Adirondack Camp: A rustic but comfortable cabin pays homage to an architectural tradition
The Adirondacks in upstate New York have a rich architectural history of cabins, lodges, and other retreat buildings. Architect Nils Luderowski specializes in updating retreats with modern-day conveniences. From his firsthand knowledge of the Great Camps and other lesser-known retreats, he translates the scale, details, and materials of their style.
The objective for this project was to create a cozy camp for two, but one that possessed some of the defining characteristics of the Adirondack-camp style. Luderowski’s grasp of the shingle style, his choice of local stone and wood, and his use of rich, deep color fit the dreams his clients had for their cabin.
The couple had been visiting the property they intended to build on for 15 years and were well aware of the site’s specific limitations and its significant opportunities. Code required them to build within the footprint of a seasonal structure that was being replaced. This size limit would help contain their budget.
Luderowski developed a plan with the main living space and primary bedroom on the main level, and with all the rooms facing the water. The living space was positioned facing south to capture the trickle of tree-filtered summer light, which turned into a flood of sunshine during the warmth-starved winter months.
To get the most out of a small plan, Luderowski designed a center-hall entry and stair. The open stairway makes the living room seem bigger than it is. The second floor steps in a few feet from the main floor below. High interior windows into the stairwell borrow light from the bedrooms, which then cascades down into the darker interior of the cabin. The cabin has the solid corners and centered windows characteristic of shingle-style Adirondack buildings. The wood shingles are stained a darker color to allow the cabin to blend into the forest.
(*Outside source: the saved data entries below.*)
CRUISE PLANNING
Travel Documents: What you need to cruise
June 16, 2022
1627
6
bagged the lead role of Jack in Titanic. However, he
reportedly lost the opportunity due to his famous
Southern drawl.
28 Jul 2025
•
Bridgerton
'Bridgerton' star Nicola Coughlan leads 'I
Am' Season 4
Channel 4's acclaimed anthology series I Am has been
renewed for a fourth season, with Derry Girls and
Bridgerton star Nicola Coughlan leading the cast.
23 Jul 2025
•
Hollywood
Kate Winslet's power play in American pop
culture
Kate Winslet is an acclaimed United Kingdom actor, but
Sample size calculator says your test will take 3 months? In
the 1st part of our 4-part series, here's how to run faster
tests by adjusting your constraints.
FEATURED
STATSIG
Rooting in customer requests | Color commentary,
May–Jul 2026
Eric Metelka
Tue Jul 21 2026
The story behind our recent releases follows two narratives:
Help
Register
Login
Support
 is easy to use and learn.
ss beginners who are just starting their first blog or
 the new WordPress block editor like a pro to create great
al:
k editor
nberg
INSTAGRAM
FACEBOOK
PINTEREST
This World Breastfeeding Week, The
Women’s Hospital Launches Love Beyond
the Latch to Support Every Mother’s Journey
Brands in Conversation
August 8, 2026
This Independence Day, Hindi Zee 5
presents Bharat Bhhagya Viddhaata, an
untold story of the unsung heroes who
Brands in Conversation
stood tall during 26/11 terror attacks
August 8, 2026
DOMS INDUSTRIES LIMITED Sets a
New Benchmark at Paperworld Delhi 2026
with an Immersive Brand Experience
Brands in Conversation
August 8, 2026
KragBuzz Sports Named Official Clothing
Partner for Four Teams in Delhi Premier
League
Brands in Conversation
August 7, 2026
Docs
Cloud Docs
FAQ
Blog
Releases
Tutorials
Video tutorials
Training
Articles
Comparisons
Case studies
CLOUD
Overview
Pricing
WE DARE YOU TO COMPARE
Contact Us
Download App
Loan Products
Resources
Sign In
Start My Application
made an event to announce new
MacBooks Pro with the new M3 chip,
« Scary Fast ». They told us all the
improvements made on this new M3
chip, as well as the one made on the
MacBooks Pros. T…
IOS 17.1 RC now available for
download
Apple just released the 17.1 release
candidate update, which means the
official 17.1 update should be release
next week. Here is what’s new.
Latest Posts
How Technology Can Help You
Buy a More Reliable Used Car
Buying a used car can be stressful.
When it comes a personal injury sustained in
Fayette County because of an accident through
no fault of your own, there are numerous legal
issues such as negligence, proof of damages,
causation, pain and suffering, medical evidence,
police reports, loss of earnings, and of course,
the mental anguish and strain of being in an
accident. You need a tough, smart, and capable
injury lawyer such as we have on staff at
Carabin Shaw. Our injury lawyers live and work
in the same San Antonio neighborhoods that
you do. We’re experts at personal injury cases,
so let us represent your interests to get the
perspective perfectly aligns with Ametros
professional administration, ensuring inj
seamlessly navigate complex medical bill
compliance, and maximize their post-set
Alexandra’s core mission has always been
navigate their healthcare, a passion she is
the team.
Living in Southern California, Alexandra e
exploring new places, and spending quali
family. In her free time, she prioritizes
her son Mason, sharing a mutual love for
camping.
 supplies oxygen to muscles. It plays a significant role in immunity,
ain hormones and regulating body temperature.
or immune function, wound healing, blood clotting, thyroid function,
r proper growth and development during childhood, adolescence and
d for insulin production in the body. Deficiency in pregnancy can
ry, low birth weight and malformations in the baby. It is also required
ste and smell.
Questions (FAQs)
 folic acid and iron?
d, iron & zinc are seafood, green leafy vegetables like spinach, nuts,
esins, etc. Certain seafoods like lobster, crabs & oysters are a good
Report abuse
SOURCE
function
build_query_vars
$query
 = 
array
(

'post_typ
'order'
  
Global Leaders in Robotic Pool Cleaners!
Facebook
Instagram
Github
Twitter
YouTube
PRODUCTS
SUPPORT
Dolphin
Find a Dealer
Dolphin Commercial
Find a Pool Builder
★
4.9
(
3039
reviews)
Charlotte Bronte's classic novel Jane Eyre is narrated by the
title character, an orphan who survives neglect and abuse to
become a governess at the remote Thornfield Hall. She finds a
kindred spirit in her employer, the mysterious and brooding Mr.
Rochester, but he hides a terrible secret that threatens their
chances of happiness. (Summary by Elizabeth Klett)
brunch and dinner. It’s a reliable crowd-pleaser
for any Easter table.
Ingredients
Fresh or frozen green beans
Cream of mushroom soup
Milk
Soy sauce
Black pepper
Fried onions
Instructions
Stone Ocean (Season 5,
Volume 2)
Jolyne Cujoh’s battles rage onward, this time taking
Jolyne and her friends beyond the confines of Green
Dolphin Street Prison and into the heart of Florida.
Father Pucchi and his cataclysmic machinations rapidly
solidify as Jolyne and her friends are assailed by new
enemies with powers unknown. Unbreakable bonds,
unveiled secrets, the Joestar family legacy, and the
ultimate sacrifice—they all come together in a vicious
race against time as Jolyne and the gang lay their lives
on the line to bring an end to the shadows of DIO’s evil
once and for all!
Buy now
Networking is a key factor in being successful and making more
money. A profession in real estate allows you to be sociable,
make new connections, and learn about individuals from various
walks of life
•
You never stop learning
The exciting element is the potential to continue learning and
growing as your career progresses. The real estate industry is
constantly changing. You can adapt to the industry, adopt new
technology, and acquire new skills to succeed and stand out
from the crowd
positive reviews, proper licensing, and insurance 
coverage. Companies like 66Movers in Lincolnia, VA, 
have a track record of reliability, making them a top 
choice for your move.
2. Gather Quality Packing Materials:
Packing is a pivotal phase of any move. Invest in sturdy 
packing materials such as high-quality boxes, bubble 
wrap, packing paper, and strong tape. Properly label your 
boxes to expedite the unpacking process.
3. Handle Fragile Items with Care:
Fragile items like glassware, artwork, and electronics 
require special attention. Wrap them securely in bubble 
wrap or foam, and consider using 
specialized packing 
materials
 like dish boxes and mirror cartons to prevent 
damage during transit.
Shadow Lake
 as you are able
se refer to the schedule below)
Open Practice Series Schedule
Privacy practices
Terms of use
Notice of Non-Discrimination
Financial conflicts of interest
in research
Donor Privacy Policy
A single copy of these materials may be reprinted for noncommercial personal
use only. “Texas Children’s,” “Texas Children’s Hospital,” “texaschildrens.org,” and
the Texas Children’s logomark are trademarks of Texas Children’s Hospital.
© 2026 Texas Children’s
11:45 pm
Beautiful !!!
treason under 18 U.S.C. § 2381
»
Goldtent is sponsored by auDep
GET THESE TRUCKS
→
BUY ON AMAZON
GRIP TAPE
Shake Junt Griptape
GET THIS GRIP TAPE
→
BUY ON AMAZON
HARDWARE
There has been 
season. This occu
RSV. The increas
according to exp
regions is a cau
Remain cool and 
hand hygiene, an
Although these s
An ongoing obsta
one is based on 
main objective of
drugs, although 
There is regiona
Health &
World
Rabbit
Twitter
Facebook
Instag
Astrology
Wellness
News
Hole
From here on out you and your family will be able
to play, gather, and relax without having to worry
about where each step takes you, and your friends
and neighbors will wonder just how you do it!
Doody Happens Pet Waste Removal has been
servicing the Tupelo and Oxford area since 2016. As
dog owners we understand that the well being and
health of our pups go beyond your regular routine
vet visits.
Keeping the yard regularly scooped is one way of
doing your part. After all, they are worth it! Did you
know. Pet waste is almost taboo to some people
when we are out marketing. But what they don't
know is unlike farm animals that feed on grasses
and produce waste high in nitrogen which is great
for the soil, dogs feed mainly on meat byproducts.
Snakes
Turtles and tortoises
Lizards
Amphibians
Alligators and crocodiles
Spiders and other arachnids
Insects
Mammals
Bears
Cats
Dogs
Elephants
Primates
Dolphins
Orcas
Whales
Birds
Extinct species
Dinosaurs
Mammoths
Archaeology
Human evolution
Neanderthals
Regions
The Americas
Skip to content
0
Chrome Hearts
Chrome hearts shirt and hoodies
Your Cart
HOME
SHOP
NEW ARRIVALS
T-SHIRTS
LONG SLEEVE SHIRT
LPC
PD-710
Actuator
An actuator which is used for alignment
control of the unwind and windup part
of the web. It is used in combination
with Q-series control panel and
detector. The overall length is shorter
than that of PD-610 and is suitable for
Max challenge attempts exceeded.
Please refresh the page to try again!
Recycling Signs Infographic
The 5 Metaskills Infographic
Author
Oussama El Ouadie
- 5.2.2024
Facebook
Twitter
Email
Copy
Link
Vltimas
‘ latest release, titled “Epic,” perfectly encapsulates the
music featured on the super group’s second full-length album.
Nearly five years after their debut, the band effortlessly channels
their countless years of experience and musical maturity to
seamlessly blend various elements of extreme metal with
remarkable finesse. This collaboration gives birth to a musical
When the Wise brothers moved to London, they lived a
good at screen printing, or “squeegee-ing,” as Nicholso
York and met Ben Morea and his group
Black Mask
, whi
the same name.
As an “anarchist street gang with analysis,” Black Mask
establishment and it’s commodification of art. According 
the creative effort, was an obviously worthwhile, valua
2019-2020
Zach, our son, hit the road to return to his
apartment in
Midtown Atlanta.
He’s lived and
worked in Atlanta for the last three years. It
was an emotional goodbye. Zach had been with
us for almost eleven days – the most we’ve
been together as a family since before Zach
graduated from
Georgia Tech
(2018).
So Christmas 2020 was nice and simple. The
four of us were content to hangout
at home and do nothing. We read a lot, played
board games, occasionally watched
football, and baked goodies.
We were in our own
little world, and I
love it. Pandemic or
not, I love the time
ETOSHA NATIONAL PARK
Simple Sheds: A cluster of sleeping shelters awakens a family’s appreciation of the great outdoors
The Gulf Islands, west of Vancouver, have been referred to as the Caribbean of the Northwest, and they provide a sunny respite from an otherwise cloudy region of Canada. A necklace of islands, they are surrounded by sheltered waters, strong tides, and dramatic coastlines. Lush with vegetation, the islands support considerable bird life. It’s a magical retreat from the demands of urban living.